クラウドベリー(ホロムイイチゴ)― 学名Rubus Chamaemorus ― は高さが30㌢にも満たない植物の実です。一つの茎に白い花を一つだけ,また果実も一つだけつけます。初めは赤くて堅い果実も,熟すと黄金色または琥珀色に変わり,柔らかくて果汁をたっぷり含むようになります。クラウドベリーという名は,イギリス北部で,低い雲のかかる山地に生育することに由来すると考えられています。クラウドベリーは北極圏の南部,それもおもにツンドラや湿地帯など,湿潤な地域でも見られます。スウェーデンではたいてい8月に実が熟し,やがて北欧の秋が訪れます。

湿地の“金”

何世紀もの間,地元のラップ人はクラウドベリーを集めて冬の食糧にしてきました。クラウドベリーはビタミンCなどのビタミン類が豊富ですし,天然の防腐作用があるので,涼しい所に保存したジャムは何年ももちます。それら北方地域の初期の定住者はおもに肉や魚を常食としていたので,クラウドベリーは貴重なビタミン源となりました。クラウドベリーが湿地の“金”と呼ばれてきたのもうなずけます。

今日では,大量のクラウドベリーが収穫され,スーパーマーケットや加工業者に出荷されています。例えばスウェーデンでは平年で1,000㌧以上のクラウドベリーが市場に出されます。すべて手摘みされるのです。学校が休みの子どもたちなどが一生懸命にベリー摘みをして小遣い稼ぎをすることもあります。クラウドベリーはフィンランドでも大切にされており,新しい2ユーロ硬貨にその絵が刻まれているほどです。

おいしさを味わう

クラウドベリーは,さっぱりした甘酸っぱい味がします。ヨーロッパや米国の主要都市の食料品専門店などには,クラウドベリーのジャムやプリザーブ,クラウドベリー風味のリキュールも置かれているでしょう。スウェーデンのストックホルムで毎年開かれるノーベル賞受賞者の晩餐会では,クラウドベリー・アイスクリーム・パフェがデザートのメニューによく登場します。温めたクラウドベリー・ジャムをバニラ・アイスクリームにかけて出す高級レストランもあります。また,このジャムはスウェーデン風チーズケーキやカマンベールチーズ・フライとの相性もよく,タルトに詰めてもおいしくいただけます。フィンランドでは金色のクラウドベリー・リキュールが作られていますし,スウェーデンでは最近,クラウドベリー・ワインが商品化されました。

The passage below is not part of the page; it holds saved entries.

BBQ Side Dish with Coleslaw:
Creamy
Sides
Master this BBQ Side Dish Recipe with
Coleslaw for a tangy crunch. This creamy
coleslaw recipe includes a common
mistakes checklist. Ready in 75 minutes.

クラウドベリーの産地にいらっしゃることがあれば,ご自分で摘み取って生で味わってみてください。できればグラニュー糖を散らし,ホイップクリームをたっぷりかけてください。クラウドベリーに金にも似た価値のあることがお分かりになるでしょう。そして,このおいしい贈り物について創造者に感謝したいと思われるでしょう。